Finding your inner child is useful in personal growth and empowerment. The part many of us are missing is a connection with spontaneity, freedom of spirit, and pure joy at discovering new things. I recently saw a news shot of a business which offers to adults a chance to be in pre-school! They can lighten up and reduce stress by playing, creating, coloring, singing and very importantly laughing. We all benefit from feeling joy!
Reconnecting to the joyful child you once were is beneficial if as a child you felt pushed to be something you were not ready to be or was not you at all. If over time it created a somber you, unable to let loose and have fun when the situation calls for it, your inner child may be in hiding. Your inner child may also have been bombarded with limiting beliefs or left to question self- worth. Whether or not you feel a need to rediscover or heal him or her, is up to you. But it presents the question, “Am I doing the same thing to my child?”
Children do need encouragement and support to grow and move past fear, but too often it isn’t their choice but what parents want them to do, or because “everybody is doing it”. Pushing kids to do what is expected of them by comparison to other kids, standards of schools, what you did as a kid, what your parents expect, puts a lot of pressure on your children, as it did to you. Too often it doesn’t help them grow but diminishes the sense of self, increasing a feeling of lack, increase a feeling there is something wrong with them. Isn’t that how previous generations lost their inner child?
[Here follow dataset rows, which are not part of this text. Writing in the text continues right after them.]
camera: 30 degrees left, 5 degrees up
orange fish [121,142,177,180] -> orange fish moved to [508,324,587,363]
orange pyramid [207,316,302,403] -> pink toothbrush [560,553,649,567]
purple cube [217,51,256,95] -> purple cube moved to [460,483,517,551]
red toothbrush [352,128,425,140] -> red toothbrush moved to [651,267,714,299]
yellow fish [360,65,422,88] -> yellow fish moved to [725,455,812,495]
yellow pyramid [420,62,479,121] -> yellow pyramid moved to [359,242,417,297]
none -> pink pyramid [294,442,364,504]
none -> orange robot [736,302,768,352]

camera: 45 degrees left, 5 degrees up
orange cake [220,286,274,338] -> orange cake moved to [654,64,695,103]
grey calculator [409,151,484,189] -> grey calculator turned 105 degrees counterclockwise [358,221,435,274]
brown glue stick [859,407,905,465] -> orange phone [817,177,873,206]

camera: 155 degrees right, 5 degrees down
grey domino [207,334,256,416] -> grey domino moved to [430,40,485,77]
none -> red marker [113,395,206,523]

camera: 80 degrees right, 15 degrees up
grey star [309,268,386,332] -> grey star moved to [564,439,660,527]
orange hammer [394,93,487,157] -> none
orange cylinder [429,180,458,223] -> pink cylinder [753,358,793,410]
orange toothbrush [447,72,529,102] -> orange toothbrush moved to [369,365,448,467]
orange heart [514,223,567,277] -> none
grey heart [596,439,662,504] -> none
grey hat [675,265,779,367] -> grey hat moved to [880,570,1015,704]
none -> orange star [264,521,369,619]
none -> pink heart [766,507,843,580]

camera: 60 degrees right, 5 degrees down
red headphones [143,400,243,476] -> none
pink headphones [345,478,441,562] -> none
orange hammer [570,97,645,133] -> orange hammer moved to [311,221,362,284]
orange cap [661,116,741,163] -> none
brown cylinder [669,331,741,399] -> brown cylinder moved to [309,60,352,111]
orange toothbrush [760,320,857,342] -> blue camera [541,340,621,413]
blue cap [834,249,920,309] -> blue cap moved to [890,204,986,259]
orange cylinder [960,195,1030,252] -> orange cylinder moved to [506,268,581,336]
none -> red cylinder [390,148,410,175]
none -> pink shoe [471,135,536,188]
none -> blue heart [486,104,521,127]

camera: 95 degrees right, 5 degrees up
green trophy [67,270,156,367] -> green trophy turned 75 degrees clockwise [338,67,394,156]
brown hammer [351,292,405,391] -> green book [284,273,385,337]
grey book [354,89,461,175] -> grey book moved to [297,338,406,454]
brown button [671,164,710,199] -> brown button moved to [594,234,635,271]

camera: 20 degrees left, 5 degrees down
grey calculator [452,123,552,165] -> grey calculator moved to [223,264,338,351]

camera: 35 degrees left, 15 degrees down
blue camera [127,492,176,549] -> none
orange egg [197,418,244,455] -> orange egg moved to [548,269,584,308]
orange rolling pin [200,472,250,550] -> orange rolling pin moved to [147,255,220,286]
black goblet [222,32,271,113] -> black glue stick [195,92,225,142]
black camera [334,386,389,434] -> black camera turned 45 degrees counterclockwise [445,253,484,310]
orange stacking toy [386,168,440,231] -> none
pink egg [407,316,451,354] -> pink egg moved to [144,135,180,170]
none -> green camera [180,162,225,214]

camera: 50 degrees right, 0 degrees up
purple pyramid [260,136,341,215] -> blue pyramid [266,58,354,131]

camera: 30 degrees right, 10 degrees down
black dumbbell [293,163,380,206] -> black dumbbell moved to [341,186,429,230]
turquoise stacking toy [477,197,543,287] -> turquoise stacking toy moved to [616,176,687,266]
As I write about My Loving Self and Me I am reminded, that the True Self, the Loving Self can be diminished by siblings, other children in school or the neighborhood, and parents. The book speaks to the child, encouraging them to find their Loving Self and live from their heart. But it is necessary to remind adults that they too must do the same thing in interacting with children. Ask yourself as you read, if it is your Loving Self that your children see. Model the way you wish your child to be. Louise Hay in “Love your Inner Child”, encourages people to use the following affirmation to heal their inner child: “I am perfect, whole, and complete, just as I am. The more you repeat this statement of truth about yourself, the quicker you will release the past.” Say it with your children when their self-worth is in jeopardy. Encourage them to expand their horizons with love and communication, listening to their fears and concerns. Keep your Loving Self present as you parent. Let them retain their inner child as they grow into caring, responsibility, and integrity with love.